Dataset records:
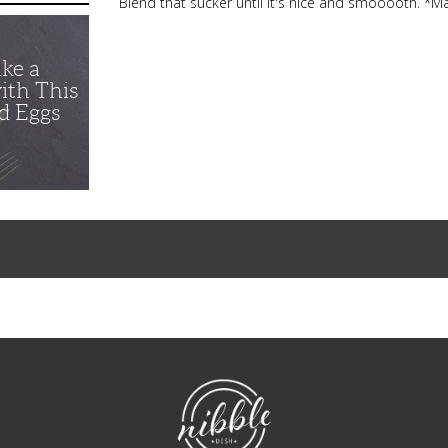
Blend that sucker until it's nice and smooooth. *M
ike a
ith This
d Eggs
NibbleDish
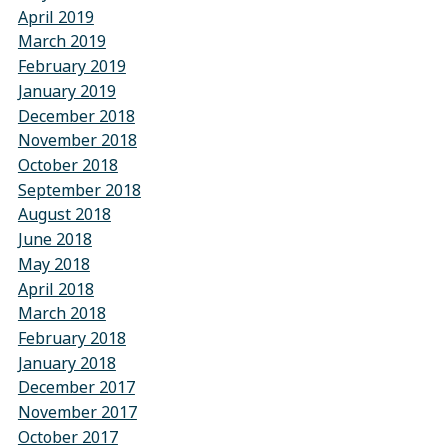
April 2019
March 2019
February 2019
January 2019
December 2018
November 2018
October 2018
September 2018
August 2018
June 2018
May 2018
April 2018
March 2018
February 2018
January 2018
December 2017
November 2017
October 2017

Exercise: For each record, return its text exactly and leave any picture out.

Solution to the problem:
Blend that sucker until it's nice and smooooth. *M
ike a
ith This
d Eggs
NibbleDish
April 2019
March 2019
February 2019
January 2019
December 2018
November 2018
October 2018
September 2018
August 2018
June 2018
May 2018
April 2018
March 2018
February 2018
January 2018
December 2017
November 2017
October 2017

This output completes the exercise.